-------- Data

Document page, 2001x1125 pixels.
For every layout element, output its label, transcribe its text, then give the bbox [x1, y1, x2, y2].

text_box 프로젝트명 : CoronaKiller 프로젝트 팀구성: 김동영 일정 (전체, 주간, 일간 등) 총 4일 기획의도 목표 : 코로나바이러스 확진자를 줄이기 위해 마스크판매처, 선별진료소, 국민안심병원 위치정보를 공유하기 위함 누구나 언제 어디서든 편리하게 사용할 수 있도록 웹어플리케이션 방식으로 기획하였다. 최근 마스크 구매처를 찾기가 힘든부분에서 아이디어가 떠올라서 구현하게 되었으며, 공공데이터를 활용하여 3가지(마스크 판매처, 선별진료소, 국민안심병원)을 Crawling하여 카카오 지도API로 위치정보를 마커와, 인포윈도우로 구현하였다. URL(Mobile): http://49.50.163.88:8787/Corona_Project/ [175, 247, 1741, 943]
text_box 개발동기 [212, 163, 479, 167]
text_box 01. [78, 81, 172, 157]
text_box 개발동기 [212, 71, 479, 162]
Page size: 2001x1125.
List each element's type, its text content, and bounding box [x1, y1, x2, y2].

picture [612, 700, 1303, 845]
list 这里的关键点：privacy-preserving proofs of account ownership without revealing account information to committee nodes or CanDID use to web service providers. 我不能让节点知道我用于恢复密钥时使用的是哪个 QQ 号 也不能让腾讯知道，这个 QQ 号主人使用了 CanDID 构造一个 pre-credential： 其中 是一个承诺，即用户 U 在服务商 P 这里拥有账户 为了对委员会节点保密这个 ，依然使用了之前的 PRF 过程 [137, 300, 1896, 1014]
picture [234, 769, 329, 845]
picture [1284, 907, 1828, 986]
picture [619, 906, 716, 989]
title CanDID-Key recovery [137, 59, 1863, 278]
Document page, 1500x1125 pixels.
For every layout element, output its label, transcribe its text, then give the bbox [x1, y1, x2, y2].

----------------

▸ **Directive**:
Copy all lines from the material above that hold the word "Document".

▸ **Output of the task**:
Document page, 2001x1125 pixels.
Document page, 1500x1125 pixels.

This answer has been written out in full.